An opportunity not to be missed, I asked him how his investigations were proceeding.
This took him by surprise, his eyebrows shot up, a look of consternation as he asked, to what was I referring?
‘The poor bank clerk, of course, and those two mysterious suicides.’
He regarded me silently, his face expressionless, and then with almost a twitch of amusement, he shrugged my remarks aside.
‘My dear young woman, allow me to assure you that we have everything in hand. There is absolutely nothing regarding these two incidents of which you have no doubt read sensational accounts in the newspapers that need concern you in your role as a private detective.’
I bristled at his tone; he could not hide the sneer as he added, ‘If, however, though unlikely, we felt at any time in need of your services, then we would not hesitate to get in touch immediately.’
His patronising tone infuriated me and, as I espied Elma and Peter approaching, I rose from the table and determined to have the final word.
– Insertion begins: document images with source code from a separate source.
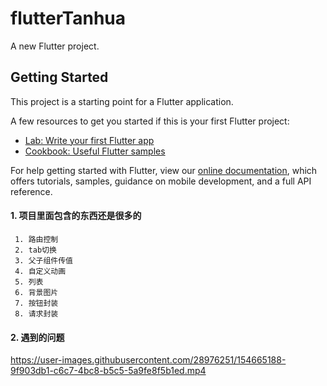 # flutterTanhua

A new Flutter project.

## Getting Started

This project is a starting point for a Flutter application.

A few resources to get you started if this is your first Flutter project:

- [Lab: Write your first Flutter app](https://flutter.dev/docs/get-started/codelab)
- [Cookbook: Useful Flutter samples](https://flutter.dev/docs/cookbook)

For help getting started with Flutter, view our
[online documentation](https://flutter.dev/docs), which offers tutorials,
samples, guidance on mobile development, and a full API reference.
#### 1. 项目里面包含的东西还是很多的
     1. 路由控制
     2. tab切换
     3. 父子组件传值
     4. 自定义动画
     5. 列表
     6. 背景图片
     7. 按钮封装
     8. 请求封装
#### 2. 遇到的问题
 


https://user-images.githubusercontent.com/28976251/154665188-9f903db1-c6c7-4bc8-b5c5-5a9fe8f5b1ed.mp4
I said stiffly, ‘Then may I suggest you give some attention to the circus.’
‘
The circus?’
‘Yes indeed, the circus at Queen’s Park, before they move on and you are too late to catch your killer.’
At that, with as much dignity as I could muster, I left him and walked quickly across the restaurant to lead Elma and Peter to another table.
CHAPTER NINETEEN
An invitation arrived to the farewell performance at the circus. I decided this was probably inspired by Thane’s rescue of Jimmy from the lion and decided to accept.
The ringside seats were only slightly less expensive and elevated than those on my visit with Elma and I regarded this as an unexpected opportunity not to be missed, especially with the possibility of engineering a meeting with Joey the Clown.
I wondered if Elma and Peter would be going. When I mentioned it, Elma yawned, ‘Oh no, not again, once is quite enough for me, and quite frankly, it isn’t Peter’s style at all – far too unsophisticated. Concerts and plays are his thing, he loves the theatre…’
As she spoke, my first possible fleeting glimpse of Peter flashed into my mind, greeting her in the darkness. I had to be wrong, of course, for she had denied it vehemently. And as Peter was in London at that time, I had to take her word that I was mistaken and it was some acquaintance who bore a resemblance to her twin. But the memory refused to be banished.
She was saying, ‘Peter and I would much rather climb to the top of Arthur’s Seat and watch the sunset than sit watching a lot of dreary circus acts. Much more worthwhile.’
Peter was now a constant visitor and accompanied Elma most days on her walks with Rufus before their hospital vigil. She told me that one day, caught in a heavy shower, they had raced over to the Tower. Although I was absent they found the kitchen door open and had taken shelter until the rain ceased.
Anxiously, she hoped that I didn’t mind. I assured her that they should feel free to do so any time. ‘Just make yourselves at home.’
She looked pleased and relieved when I added that Thane, knowing they were my friends, would tolerate their presence, although the same could not be said for Rufus if he accompanied them, in which case they must excuse Thane. He had never learnt to accept the little terrier’s shrill barks and growls and would make a dignified exit.